Firefox 2.0 Wins Phishfight Against IE7
An anonymous reader writes "A new study that pitted the anti-phishing technology in Firefox 2.0 against that of IE7 generated some interesting results. From the Washingtonpost.com story: 'Firefox blocked 243 phishing sites that IE7 overlooked, while IE7 locked 117 sites that Firefox did not.' Microsoft responded by pointing to its own supposed comparison study that put it in front of Mozilla and others in phish fighting, but the story notes: '3Sharp, the company that authored the Microsoft study, clearly state on their site that their goal in creating 3Sharp was "to use the robustness, flexibility, and sheer native capabilities of the Microsoft communication and collaboration technologies to enhance the business of our customers."'"
The risk of litigation inspired by false positives means they will always have to be a little more circumspect with who they classify as a phisher.
Do not try to read the dupe, thats impossible. Instead, only try to realize the truth
What truth?
There is no dupe
As the article points out, false positives were not addressed at all in this study. Without testing for false positives, those numbers are useless. If Firefox listed 100% of websites as phishing sites, the fact that it caught more than IE7 isn't all that impressive.

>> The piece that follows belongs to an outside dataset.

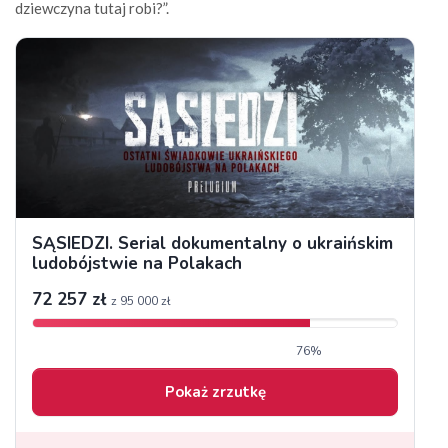
dziewczyna tutaj robi?”.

I get spam all the time... but I too had never seen this thing before. Just because people get spam and phishing emails doesn't mean they're dumb enough to click them. I don't even do it out of curiosity.
No, you are dead wrong. Firefox gets patched more often, and since it is open source, that is the main reason that vulnerabilities are being found in it. Sooner or later, all the bugs in Firefox will be ironed out, and it will be considered bulletproof, while IE remains closed source and unavailable for third party code audits, which leaves it wide open to security breaches. Wouldn't you rather have a house that was built by one contractor and then inspected by thousands of others who were able to find and fix some issues with it than a house that was only inspected by the same contractor who built it? There is some correlation between popularity and number of exploits, but you make it sound like it's a 2-dimensional plane. It's not. There are other factors. The very same goes for Linux versus Windows. Until Windows and IE are open source, they will always be miles behind in security.
BTW, security through insignificance is the same as security through obscurity, which is just a false sense of security. Just because something is out of the limelight does not mean that no one has the intention of messing with it.
Sooner or later, all the bugs in Firefox will be ironed out, and it will be considered bulletproof
:) This will never happen with any software. The only way that would be possible is if you freeze the code, then ONLY fix bugs. Even then you have the possibility of creating a new bug from fixing a bug.
You must be new to software engineering
That's never going to happen tho. And the more features you add, the more bugs you add, regardless of open/closed source.
My problem is not that bugs exist, it's unavoidable, it's how they're handled that's important.